___ Data to use ___

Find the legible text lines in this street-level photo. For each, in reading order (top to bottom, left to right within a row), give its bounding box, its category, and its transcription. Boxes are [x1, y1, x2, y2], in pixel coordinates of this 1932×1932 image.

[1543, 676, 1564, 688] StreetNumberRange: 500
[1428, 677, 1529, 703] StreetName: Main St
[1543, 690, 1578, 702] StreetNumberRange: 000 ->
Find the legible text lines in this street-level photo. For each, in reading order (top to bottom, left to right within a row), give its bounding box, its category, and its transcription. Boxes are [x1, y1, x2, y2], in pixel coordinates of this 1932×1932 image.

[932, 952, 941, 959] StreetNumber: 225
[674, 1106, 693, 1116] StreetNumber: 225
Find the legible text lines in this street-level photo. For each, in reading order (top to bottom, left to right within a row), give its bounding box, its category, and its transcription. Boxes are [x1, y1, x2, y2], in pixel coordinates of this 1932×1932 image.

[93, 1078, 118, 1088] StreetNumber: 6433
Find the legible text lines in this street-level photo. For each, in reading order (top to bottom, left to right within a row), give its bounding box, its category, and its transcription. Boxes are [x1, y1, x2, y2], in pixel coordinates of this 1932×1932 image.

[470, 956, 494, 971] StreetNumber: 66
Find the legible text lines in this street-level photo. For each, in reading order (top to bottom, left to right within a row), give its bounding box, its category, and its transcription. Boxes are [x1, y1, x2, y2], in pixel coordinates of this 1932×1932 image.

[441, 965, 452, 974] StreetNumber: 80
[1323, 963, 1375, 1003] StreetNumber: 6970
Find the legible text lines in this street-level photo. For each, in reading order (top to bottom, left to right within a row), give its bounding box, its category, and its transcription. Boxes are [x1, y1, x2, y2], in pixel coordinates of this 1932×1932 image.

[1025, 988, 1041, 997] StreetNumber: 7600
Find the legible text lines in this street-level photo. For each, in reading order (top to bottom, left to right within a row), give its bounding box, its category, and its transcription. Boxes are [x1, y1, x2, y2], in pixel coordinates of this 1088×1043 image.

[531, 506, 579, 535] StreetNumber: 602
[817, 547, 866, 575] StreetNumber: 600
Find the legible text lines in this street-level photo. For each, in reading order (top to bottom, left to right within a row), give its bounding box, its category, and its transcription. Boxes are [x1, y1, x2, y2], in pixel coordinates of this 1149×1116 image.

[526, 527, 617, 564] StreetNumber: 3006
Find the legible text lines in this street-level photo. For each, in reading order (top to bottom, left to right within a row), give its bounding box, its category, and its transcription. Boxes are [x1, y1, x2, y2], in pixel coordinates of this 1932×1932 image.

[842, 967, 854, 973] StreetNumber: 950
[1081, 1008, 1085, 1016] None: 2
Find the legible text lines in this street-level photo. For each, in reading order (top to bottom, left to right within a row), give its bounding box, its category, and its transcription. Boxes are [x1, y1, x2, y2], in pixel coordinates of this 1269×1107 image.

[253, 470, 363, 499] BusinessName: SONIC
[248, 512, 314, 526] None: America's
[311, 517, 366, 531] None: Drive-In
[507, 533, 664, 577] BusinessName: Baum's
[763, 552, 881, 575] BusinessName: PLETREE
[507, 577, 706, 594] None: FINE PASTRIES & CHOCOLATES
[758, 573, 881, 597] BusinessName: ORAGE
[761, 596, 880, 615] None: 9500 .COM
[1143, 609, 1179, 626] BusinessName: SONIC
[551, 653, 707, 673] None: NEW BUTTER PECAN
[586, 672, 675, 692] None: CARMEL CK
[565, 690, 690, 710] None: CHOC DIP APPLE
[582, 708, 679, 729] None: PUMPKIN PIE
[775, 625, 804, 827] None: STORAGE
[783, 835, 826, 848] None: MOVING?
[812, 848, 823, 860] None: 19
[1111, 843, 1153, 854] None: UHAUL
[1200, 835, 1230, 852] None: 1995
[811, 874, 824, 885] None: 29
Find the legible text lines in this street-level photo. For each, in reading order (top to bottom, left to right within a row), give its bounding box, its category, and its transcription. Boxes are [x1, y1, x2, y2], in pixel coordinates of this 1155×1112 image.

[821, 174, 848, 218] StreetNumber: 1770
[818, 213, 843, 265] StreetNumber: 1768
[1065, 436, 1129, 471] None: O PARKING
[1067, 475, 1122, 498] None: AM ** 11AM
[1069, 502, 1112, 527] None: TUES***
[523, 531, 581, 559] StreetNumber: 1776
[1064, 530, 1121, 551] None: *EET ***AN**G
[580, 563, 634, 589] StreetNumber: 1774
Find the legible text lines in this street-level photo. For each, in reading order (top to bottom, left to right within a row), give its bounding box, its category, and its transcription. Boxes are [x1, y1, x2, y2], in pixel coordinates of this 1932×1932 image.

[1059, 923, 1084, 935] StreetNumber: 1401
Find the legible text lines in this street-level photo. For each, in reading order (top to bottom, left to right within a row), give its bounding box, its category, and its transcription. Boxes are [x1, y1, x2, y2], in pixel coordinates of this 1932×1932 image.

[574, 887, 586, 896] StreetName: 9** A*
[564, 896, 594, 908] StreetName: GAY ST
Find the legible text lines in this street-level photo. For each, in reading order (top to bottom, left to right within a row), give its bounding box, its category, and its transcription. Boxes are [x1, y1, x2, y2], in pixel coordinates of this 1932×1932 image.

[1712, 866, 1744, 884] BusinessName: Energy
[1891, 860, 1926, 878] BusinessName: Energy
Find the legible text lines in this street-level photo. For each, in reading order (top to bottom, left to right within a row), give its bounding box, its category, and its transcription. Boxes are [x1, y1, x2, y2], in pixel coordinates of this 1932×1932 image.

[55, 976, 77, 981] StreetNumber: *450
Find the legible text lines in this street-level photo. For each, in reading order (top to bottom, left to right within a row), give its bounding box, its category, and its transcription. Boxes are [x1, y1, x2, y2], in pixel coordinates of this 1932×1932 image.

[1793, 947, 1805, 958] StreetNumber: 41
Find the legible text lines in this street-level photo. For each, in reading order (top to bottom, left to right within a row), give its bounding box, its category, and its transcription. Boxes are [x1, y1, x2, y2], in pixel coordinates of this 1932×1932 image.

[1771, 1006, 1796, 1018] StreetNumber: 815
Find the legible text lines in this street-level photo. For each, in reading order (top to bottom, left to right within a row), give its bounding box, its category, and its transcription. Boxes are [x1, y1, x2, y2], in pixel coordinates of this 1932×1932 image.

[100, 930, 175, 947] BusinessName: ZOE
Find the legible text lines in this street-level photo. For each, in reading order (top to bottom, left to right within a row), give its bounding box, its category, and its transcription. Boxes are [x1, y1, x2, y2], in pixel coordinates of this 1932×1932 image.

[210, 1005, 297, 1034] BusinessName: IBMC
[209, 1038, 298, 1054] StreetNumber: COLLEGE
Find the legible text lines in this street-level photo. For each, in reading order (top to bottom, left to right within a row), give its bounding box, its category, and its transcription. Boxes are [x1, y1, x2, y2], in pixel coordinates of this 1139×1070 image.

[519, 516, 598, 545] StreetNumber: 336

___

Problem requirements -
Rewrite all of the entries, putting "readable" wherever "legible" appears. Leave everything else unchanged.

Answer for this exercise -
Find the readable text lines in this street-level photo. For each, in reading order (top to bottom, left to right within a row), give its bounding box, its category, and its transcription. Boxes are [x1, y1, x2, y2], in pixel coordinates of this 1932×1932 image.

[1543, 676, 1564, 688] StreetNumberRange: 500
[1428, 677, 1529, 703] StreetName: Main St
[1543, 690, 1578, 702] StreetNumberRange: 000 ->
Find the readable text lines in this street-level photo. For each, in reading order (top to bottom, left to right within a row), give its bounding box, its category, and its transcription. Boxes are [x1, y1, x2, y2], in pixel coordinates of this 1932×1932 image.

[932, 952, 941, 959] StreetNumber: 225
[674, 1106, 693, 1116] StreetNumber: 225
Find the readable text lines in this street-level photo. For each, in reading order (top to bottom, left to right within a row), give its bounding box, its category, and its transcription. Boxes are [x1, y1, x2, y2], in pixel coordinates of this 1932×1932 image.

[93, 1078, 118, 1088] StreetNumber: 6433
Find the readable text lines in this street-level photo. For each, in reading order (top to bottom, left to right within a row), give its bounding box, its category, and its transcription. Boxes are [x1, y1, x2, y2], in pixel coordinates of this 1932×1932 image.

[470, 956, 494, 971] StreetNumber: 66
Find the readable text lines in this street-level photo. For each, in reading order (top to bottom, left to right within a row), give its bounding box, its category, and its transcription. Boxes are [x1, y1, x2, y2], in pixel coordinates of this 1932×1932 image.

[441, 965, 452, 974] StreetNumber: 80
[1323, 963, 1375, 1003] StreetNumber: 6970
Find the readable text lines in this street-level photo. For each, in reading order (top to bottom, left to right within a row), give its bounding box, its category, and its transcription. Boxes are [x1, y1, x2, y2], in pixel coordinates of this 1932×1932 image.

[1025, 988, 1041, 997] StreetNumber: 7600
Find the readable text lines in this street-level photo. For each, in reading order (top to bottom, left to right within a row), give its bounding box, its category, and its transcription. Boxes are [x1, y1, x2, y2], in pixel coordinates of this 1088×1043 image.

[531, 506, 579, 535] StreetNumber: 602
[817, 547, 866, 575] StreetNumber: 600
Find the readable text lines in this street-level photo. For each, in reading order (top to bottom, left to right within a row), give its bounding box, its category, and its transcription. Boxes are [x1, y1, x2, y2], in pixel coordinates of this 1149×1116 image.

[526, 527, 617, 564] StreetNumber: 3006
Find the readable text lines in this street-level photo. For each, in reading order (top to bottom, left to right within a row), give its bounding box, its category, and its transcription. Boxes are [x1, y1, x2, y2], in pixel coordinates of this 1932×1932 image.

[842, 967, 854, 973] StreetNumber: 950
[1081, 1008, 1085, 1016] None: 2
Find the readable text lines in this street-level photo. For each, in reading order (top to bottom, left to right within a row), give its bounding box, its category, and its transcription. Boxes are [x1, y1, x2, y2], in pixel coordinates of this 1269×1107 image.

[253, 470, 363, 499] BusinessName: SONIC
[248, 512, 314, 526] None: America's
[311, 517, 366, 531] None: Drive-In
[507, 533, 664, 577] BusinessName: Baum's
[763, 552, 881, 575] BusinessName: PLETREE
[507, 577, 706, 594] None: FINE PASTRIES & CHOCOLATES
[758, 573, 881, 597] BusinessName: ORAGE
[761, 596, 880, 615] None: 9500 .COM
[1143, 609, 1179, 626] BusinessName: SONIC
[551, 653, 707, 673] None: NEW BUTTER PECAN
[586, 672, 675, 692] None: CARMEL CK
[565, 690, 690, 710] None: CHOC DIP APPLE
[582, 708, 679, 729] None: PUMPKIN PIE
[775, 625, 804, 827] None: STORAGE
[783, 835, 826, 848] None: MOVING?
[812, 848, 823, 860] None: 19
[1111, 843, 1153, 854] None: UHAUL
[1200, 835, 1230, 852] None: 1995
[811, 874, 824, 885] None: 29
Find the readable text lines in this street-level photo. For each, in reading order (top to bottom, left to right within a row), give its bounding box, its category, and its transcription. Boxes are [x1, y1, x2, y2], in pixel coordinates of this 1155×1112 image.

[821, 174, 848, 218] StreetNumber: 1770
[818, 213, 843, 265] StreetNumber: 1768
[1065, 436, 1129, 471] None: O PARKING
[1067, 475, 1122, 498] None: AM ** 11AM
[1069, 502, 1112, 527] None: TUES***
[523, 531, 581, 559] StreetNumber: 1776
[1064, 530, 1121, 551] None: *EET ***AN**G
[580, 563, 634, 589] StreetNumber: 1774
Find the readable text lines in this street-level photo. For each, in reading order (top to bottom, left to right within a row), give its bounding box, its category, and its transcription. Boxes are [x1, y1, x2, y2], in pixel coordinates of this 1932×1932 image.

[1059, 923, 1084, 935] StreetNumber: 1401
Find the readable text lines in this street-level photo. For each, in reading order (top to bottom, left to right within a row), give its bounding box, its category, and its transcription. Boxes are [x1, y1, x2, y2], in pixel coordinates of this 1932×1932 image.

[574, 887, 586, 896] StreetName: 9** A*
[564, 896, 594, 908] StreetName: GAY ST
Find the readable text lines in this street-level photo. For each, in reading order (top to bottom, left to right within a row), give its bounding box, its category, and its transcription. Boxes are [x1, y1, x2, y2], in pixel coordinates of this 1932×1932 image.

[1712, 866, 1744, 884] BusinessName: Energy
[1891, 860, 1926, 878] BusinessName: Energy
Find the readable text lines in this street-level photo. For each, in reading order (top to bottom, left to right within a row), give its bounding box, its category, and its transcription. Boxes are [x1, y1, x2, y2], in pixel coordinates of this 1932×1932 image.

[55, 976, 77, 981] StreetNumber: *450
Find the readable text lines in this street-level photo. For each, in reading order (top to bottom, left to right within a row), give its bounding box, its category, and its transcription. Boxes are [x1, y1, x2, y2], in pixel coordinates of this 1932×1932 image.

[1793, 947, 1805, 958] StreetNumber: 41
Find the readable text lines in this street-level photo. For each, in reading order (top to bottom, left to right within a row), give its bounding box, its category, and its transcription. Boxes are [x1, y1, x2, y2], in pixel coordinates of this 1932×1932 image.

[1771, 1006, 1796, 1018] StreetNumber: 815
Find the readable text lines in this street-level photo. For each, in reading order (top to bottom, left to right within a row), give its bounding box, its category, and its transcription. Boxes are [x1, y1, x2, y2], in pixel coordinates of this 1932×1932 image.

[100, 930, 175, 947] BusinessName: ZOE
Find the readable text lines in this street-level photo. For each, in reading order (top to bottom, left to right within a row), give its bounding box, its category, and its transcription. Boxes are [x1, y1, x2, y2], in pixel coordinates of this 1932×1932 image.

[210, 1005, 297, 1034] BusinessName: IBMC
[209, 1038, 298, 1054] StreetNumber: COLLEGE
Find the readable text lines in this street-level photo. For each, in reading order (top to bottom, left to right within a row), give its bounding box, its category, and its transcription. Boxes are [x1, y1, x2, y2], in pixel coordinates of this 1139×1070 image.

[519, 516, 598, 545] StreetNumber: 336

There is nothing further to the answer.